Hi Peter,
Thank you very much, that helps a lot!
I figured out I had been missing a few things: I believed that it was completely
impossible to sample individuals from >0 time units without remembering them.
Actually (if I am not mistaken again!) it is always possible to access individuals
that were alive x time units ago with
ts.individuals_alive_at(x) BUT we may not
be able to get the full genomic information for all of them (many of which will
e considered as non-samples), so this is when remembering them is useful.
Also, if I am not wrong, there might be two causes for an individual to be 'non-sample'
in the final recapited, simplified, mutated tree:
(a) if the individuals retained after simplification, and the individuals remembered
do not fully overlap (so we need to simplify with, as input, the node IDs of every individual
ever remembered during forward simulation).

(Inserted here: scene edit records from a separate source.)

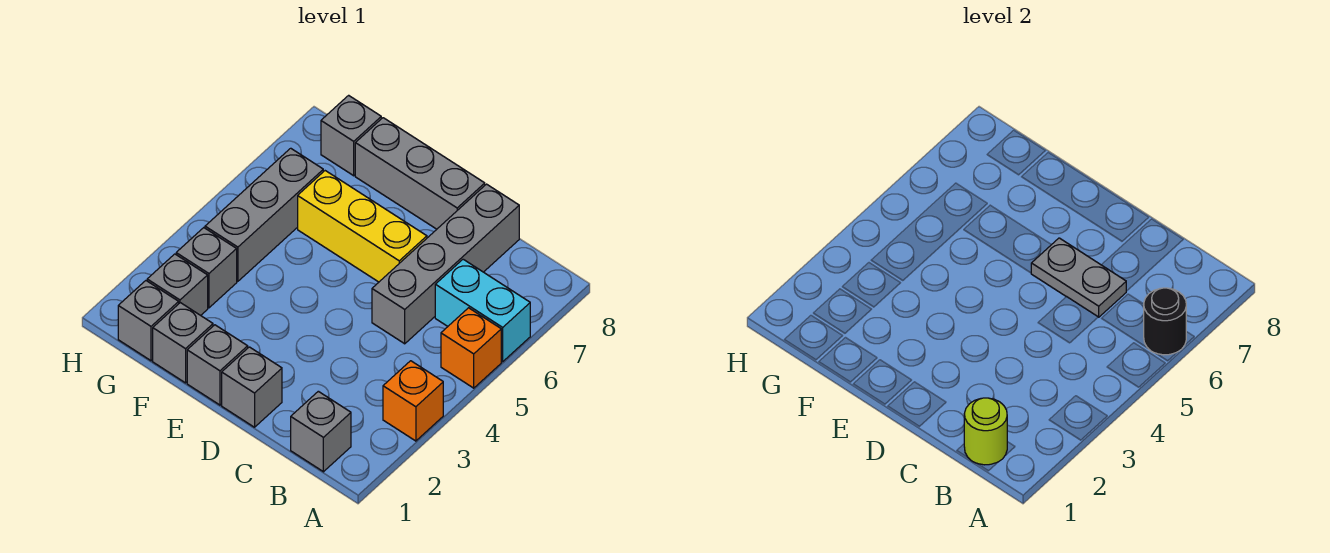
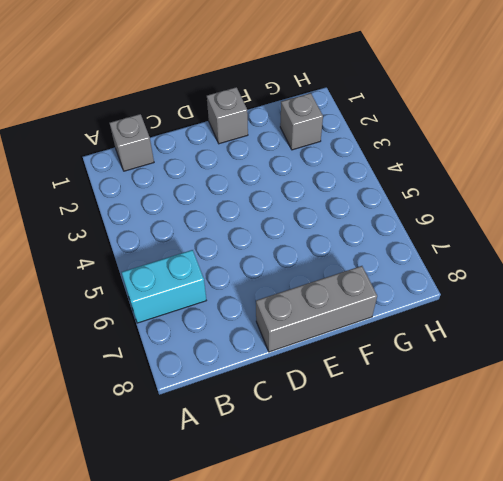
none -> orange brick A3 level 1
none -> orange brick A5 level 1
none -> grey brick C5:C8 level 1

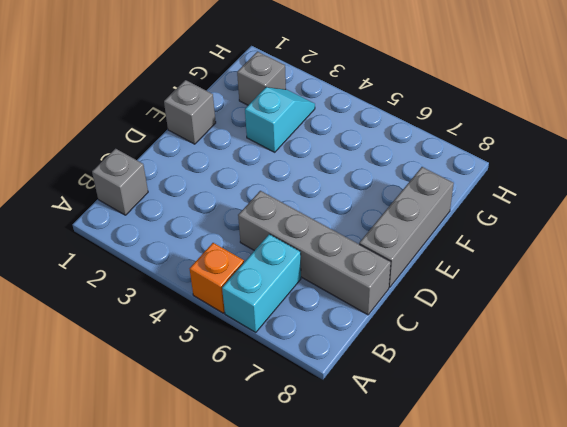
cyan slope F3:G3 level 1 top F -> grey brick G3 level 1
none -> orange brick A3 level 1
none -> grey brick D1 level 1
none -> yellow brick D6:F6 level 1

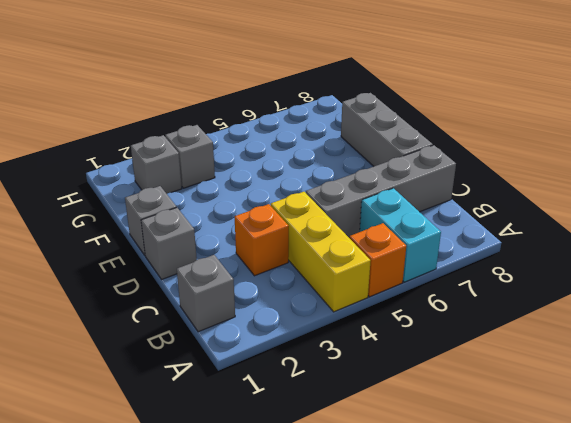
yellow brick A4:C4 level 1 -> yellow brick D6:F6 level 1
orange brick C3 level 1 -> orange brick A3 level 1
none -> grey brick F1 level 1
none -> grey brick G1 level 1
none -> grey brick G4:G6 level 1

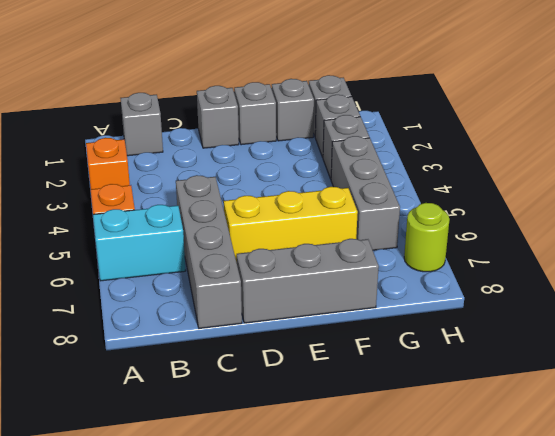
lime round brick H7 level 1 -> lime round brick B1 level 2
none -> grey brick G8 level 1
none -> black round brick A6 level 2
none -> grey plate C6:D6 level 2

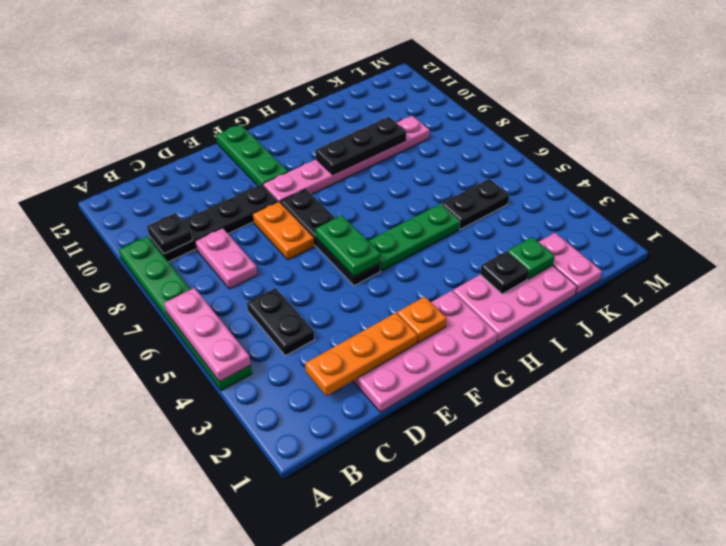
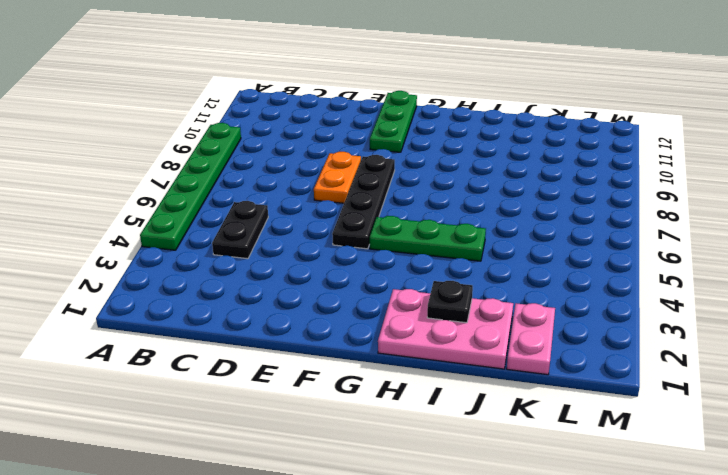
none -> black plate B9:E9 level 1
none -> pink plate C7:C8 level 1
none -> pink plate D1:G2 level 1

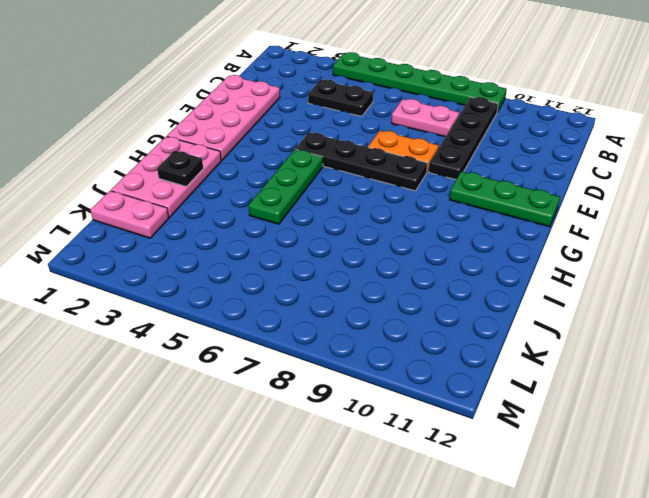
none -> pink plate F9:K9 level 1
none -> black plate J5:K5 level 1
none -> pink plate A4:A6 level 2

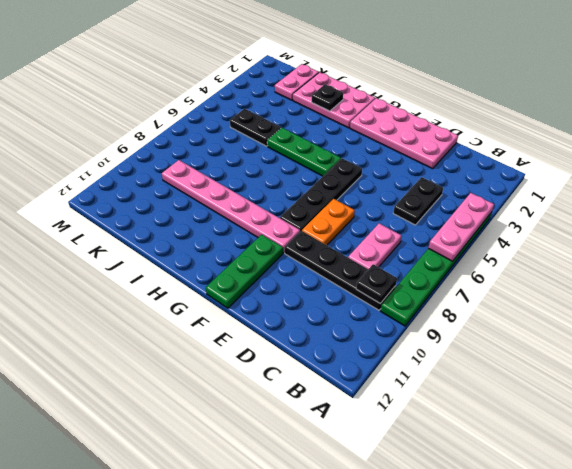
none -> orange plate C2:E2 level 2
none -> orange plate F2 level 2
none -> green plate F5:F6 level 2

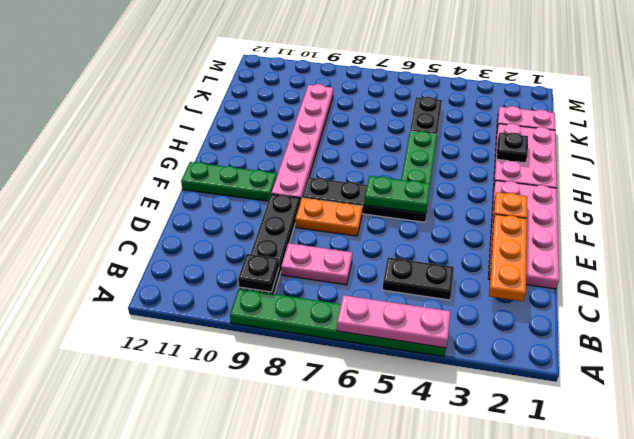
none -> black plate H9:J9 level 2
none -> green plate J2 level 2

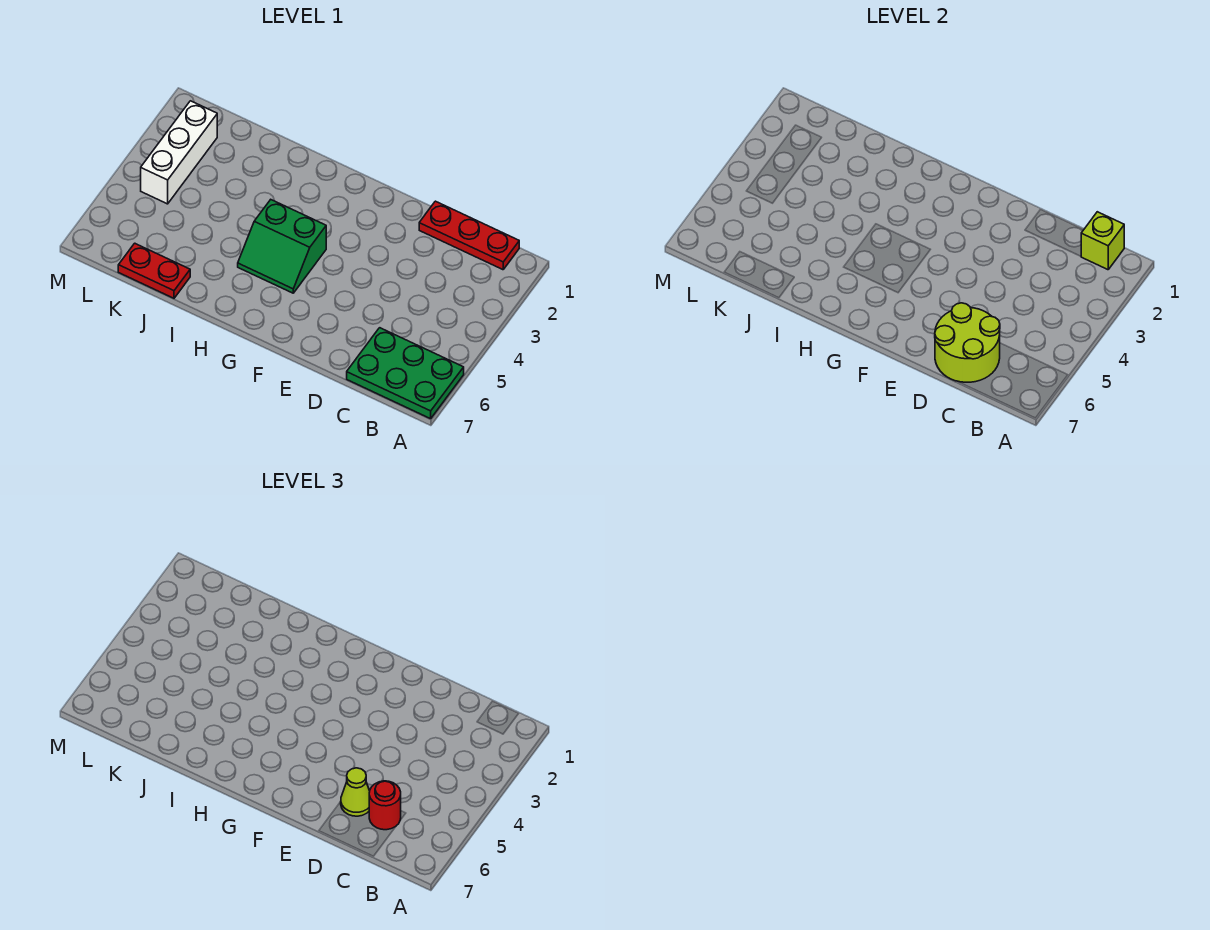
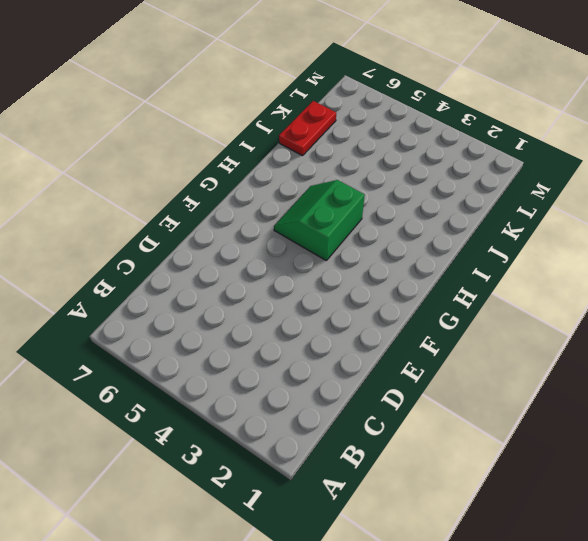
none -> green plate A6:C7 level 1
none -> red plate B1:D1 level 1

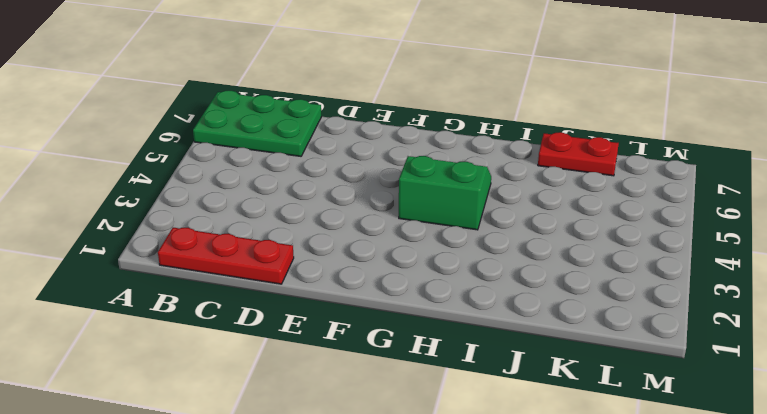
none -> white brick L2:L4 level 1
none -> lime brick B1 level 2

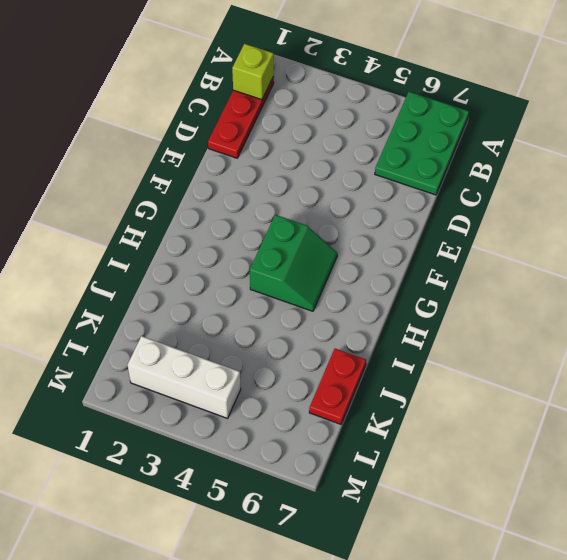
none -> lime round brick C6:D7 level 2
none -> red round brick C6 level 3

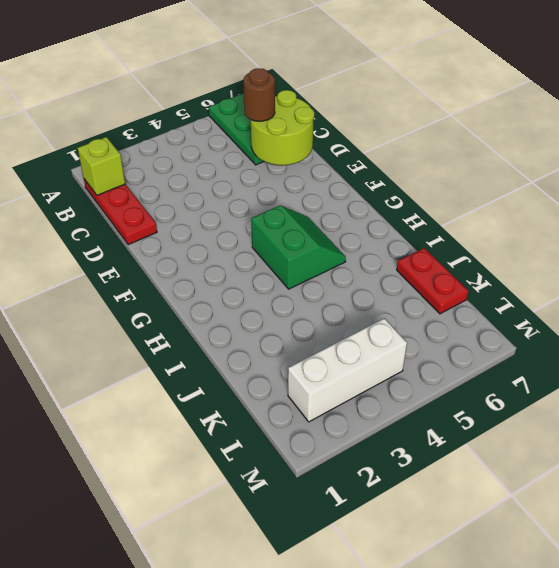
brown round brick C6 level 3 -> red round brick C6 level 3
none -> lime cone D6 level 3

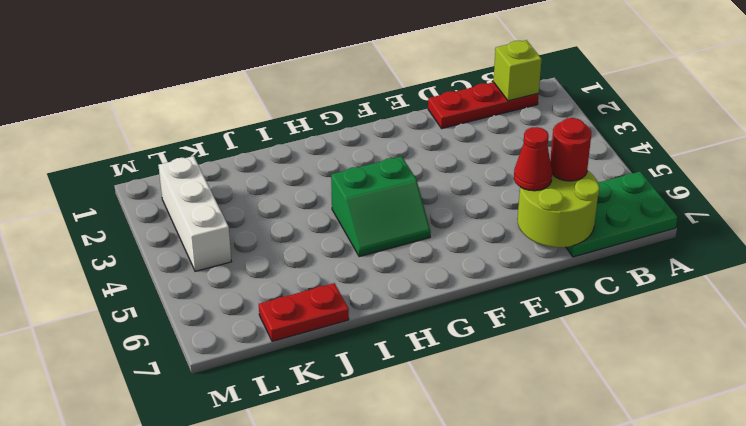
red cone D6 level 3 -> lime cone D6 level 3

(b) because some alive individuals with a non-sample node may be still retained after
simplification, so actually no matter what, it is mandatory to check that both individuals
nodes are samples before trying to output their genotypes, or to use the suggested
option ts.individuals_alive_at(x, samples_only=T) if available.
I suppose it would be possible to circumvent that feature when extracting genotypes,
e.g. by building the indivlist = [ ] of
ts.write_vcf(vcffile, individuals=indivlist) with another
option than
ts.individuals_alive_at(x, samples_only=T) ?
Especially in a case of serial sampling, where I would like to get the genotype of every
individual ever remembered even if not alive at time x?
I was thinking, maybe, saving a text file of all remembered individual IDs at each
sampling instance in SLiM, and binding these IDs into a single list (
indivlist = [ ] ) to pass
as argument in
ts.write_vcf(vcffile, individuals=indivlist) in pyslim.
Again, thank you so much for your quick and thoughtful answer,
I am having the best time discovering SLiM/pyslim!